韓国の鉄鋼最大手ポスコはこのほど、傘下の総合商社ポスコ・インターナショナルが豪州の鉱業会社ブラック・ロック・マイニング(Black Rock Mining)と4000万米ドル相当の出資契約を締結したと発表した。これによりポスコはブラック・ロックへの出資比率を3.4%から19.9%に引き上げ、同社が所有する東アフリカのタンザニアにあるマヘンゲ(Mahenge)鉱山からの黒鉛(グラファイト)調達を拡大する。黒鉛は電気自動車(EV)用リチウムイオン電池の負極材料として使用される。

■世界2位の黒鉛埋蔵量

マヘンゲ鉱山の黒鉛埋蔵量は推定約600万トンで、世界2位の規模を誇る。ブラック・ロックは年内に同鉱山の開発工事に着手し、2026年までにフル稼働を開始する計画。

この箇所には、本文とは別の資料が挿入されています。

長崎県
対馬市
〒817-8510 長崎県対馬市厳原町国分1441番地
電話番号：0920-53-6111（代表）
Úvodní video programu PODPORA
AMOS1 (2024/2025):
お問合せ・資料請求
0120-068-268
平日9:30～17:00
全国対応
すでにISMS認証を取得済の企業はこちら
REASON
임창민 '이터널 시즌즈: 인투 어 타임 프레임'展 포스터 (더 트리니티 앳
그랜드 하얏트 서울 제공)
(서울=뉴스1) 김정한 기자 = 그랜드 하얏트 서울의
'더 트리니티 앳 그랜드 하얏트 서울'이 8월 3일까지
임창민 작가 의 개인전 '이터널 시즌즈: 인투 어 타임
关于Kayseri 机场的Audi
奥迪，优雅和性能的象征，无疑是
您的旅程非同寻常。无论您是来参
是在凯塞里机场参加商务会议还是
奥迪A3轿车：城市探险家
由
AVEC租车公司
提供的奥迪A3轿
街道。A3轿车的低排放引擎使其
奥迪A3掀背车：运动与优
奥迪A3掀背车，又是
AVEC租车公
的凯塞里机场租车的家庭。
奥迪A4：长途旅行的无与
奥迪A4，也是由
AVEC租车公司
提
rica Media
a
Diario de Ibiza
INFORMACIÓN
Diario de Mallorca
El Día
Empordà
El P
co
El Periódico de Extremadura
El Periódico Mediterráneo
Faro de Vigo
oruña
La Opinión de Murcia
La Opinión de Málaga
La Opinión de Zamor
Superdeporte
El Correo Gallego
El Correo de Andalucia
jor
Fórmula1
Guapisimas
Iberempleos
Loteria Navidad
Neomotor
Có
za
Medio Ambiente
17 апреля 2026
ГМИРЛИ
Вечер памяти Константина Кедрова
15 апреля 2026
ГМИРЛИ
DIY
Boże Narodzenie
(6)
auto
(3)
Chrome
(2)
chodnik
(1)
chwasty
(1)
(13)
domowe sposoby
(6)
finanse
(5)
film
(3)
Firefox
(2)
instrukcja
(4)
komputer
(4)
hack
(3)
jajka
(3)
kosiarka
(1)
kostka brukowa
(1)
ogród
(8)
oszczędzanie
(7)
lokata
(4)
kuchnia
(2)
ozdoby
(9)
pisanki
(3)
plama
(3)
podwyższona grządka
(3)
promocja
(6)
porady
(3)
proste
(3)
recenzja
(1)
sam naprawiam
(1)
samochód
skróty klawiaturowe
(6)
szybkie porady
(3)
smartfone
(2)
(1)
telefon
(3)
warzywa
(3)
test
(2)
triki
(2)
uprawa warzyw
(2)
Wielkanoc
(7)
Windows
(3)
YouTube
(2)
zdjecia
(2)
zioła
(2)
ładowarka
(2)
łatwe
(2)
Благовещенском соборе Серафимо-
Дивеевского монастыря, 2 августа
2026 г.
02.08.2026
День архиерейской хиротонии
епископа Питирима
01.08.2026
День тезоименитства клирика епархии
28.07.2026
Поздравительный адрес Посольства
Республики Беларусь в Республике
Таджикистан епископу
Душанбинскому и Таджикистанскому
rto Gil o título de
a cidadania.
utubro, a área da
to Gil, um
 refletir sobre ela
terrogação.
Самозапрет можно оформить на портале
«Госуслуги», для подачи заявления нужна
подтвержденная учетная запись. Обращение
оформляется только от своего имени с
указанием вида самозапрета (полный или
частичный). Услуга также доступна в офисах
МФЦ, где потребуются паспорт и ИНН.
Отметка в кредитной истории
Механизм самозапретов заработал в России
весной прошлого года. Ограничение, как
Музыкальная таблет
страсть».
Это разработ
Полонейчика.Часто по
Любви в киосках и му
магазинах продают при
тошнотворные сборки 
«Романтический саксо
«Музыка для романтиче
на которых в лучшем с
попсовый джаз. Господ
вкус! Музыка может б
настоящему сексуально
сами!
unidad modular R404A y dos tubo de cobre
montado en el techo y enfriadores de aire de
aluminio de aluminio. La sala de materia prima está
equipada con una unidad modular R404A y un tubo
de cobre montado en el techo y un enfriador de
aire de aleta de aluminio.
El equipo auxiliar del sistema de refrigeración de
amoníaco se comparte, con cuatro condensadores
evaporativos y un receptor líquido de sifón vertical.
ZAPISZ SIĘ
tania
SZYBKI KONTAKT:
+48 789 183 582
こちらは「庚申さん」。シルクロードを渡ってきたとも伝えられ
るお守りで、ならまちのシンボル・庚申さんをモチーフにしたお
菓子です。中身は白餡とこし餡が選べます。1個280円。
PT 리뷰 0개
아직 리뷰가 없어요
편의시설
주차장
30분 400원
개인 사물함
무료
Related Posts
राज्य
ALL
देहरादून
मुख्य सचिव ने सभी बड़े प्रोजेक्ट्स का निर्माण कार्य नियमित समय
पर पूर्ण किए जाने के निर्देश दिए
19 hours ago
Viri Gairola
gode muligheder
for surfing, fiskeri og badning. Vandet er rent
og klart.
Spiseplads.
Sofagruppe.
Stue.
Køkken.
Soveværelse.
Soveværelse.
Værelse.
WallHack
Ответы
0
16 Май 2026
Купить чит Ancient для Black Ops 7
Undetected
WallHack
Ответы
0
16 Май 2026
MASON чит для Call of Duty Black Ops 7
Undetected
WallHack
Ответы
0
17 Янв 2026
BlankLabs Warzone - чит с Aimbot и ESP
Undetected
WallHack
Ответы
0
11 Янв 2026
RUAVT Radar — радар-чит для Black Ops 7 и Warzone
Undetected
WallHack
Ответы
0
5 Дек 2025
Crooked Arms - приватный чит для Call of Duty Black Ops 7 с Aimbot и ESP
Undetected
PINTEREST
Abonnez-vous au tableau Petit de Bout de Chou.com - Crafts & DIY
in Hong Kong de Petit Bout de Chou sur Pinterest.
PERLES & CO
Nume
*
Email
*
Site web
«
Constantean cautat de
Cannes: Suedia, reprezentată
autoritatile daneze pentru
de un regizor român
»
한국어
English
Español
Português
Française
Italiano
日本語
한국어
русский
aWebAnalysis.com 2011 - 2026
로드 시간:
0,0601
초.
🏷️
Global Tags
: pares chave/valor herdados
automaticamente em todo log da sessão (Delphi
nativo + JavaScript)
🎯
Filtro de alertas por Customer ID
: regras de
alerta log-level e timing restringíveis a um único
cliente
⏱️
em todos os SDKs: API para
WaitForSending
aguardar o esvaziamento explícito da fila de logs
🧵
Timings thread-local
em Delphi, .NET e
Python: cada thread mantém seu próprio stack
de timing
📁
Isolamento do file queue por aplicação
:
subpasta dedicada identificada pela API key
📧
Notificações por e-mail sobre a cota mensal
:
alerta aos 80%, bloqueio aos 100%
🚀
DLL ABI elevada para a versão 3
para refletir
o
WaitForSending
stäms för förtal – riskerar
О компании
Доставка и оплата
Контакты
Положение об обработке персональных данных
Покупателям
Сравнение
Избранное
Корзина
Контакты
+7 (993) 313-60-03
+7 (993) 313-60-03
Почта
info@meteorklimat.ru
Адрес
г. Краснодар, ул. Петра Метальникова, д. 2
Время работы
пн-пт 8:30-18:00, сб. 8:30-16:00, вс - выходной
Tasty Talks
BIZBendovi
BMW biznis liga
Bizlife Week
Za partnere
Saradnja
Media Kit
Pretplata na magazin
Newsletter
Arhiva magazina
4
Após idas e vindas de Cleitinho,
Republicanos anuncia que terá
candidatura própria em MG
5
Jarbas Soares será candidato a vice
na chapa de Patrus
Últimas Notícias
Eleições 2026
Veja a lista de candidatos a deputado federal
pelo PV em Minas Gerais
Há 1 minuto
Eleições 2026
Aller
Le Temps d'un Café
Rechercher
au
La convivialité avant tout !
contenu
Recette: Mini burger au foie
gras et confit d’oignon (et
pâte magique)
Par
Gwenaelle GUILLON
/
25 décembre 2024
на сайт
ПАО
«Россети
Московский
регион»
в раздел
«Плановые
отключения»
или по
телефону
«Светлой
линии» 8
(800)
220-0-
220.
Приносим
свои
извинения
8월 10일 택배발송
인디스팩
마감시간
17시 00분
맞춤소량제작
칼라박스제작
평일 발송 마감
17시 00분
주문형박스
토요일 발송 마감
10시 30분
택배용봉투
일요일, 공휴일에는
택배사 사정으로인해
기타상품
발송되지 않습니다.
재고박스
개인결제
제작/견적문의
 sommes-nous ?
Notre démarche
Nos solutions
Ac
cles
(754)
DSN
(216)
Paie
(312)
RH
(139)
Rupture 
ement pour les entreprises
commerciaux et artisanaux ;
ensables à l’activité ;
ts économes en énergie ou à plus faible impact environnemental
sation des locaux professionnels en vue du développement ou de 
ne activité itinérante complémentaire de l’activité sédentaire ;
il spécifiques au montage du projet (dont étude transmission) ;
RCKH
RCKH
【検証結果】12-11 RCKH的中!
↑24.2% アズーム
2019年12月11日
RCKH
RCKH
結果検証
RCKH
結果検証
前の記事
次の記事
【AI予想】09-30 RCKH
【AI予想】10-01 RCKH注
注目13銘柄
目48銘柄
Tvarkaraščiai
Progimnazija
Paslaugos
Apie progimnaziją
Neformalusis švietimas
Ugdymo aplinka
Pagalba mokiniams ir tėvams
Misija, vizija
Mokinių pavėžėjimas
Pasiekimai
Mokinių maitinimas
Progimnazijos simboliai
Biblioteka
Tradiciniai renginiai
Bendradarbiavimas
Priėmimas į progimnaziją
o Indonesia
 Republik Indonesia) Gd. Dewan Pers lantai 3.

ポスコ・インターナショナルは昨年、第1段階としてブラック・ロックに1000万米ドルを投じており、マヘンゲ鉱山の生産開始後に年3万トン、25年間で計75万トンの黒鉛を確保。今回の出資契約に伴い、さらに最大25年間にわたり、年3万トンの黒鉛を追加で確保できる。

ポスコはまた、ブラック・ロックと鉄鋼やセメント、自動車部品などに使用される産業用黒鉛のグローバル販売権契約を締結。黒鉛事業の範囲を二次電池向け以外にも拡大する計画だ。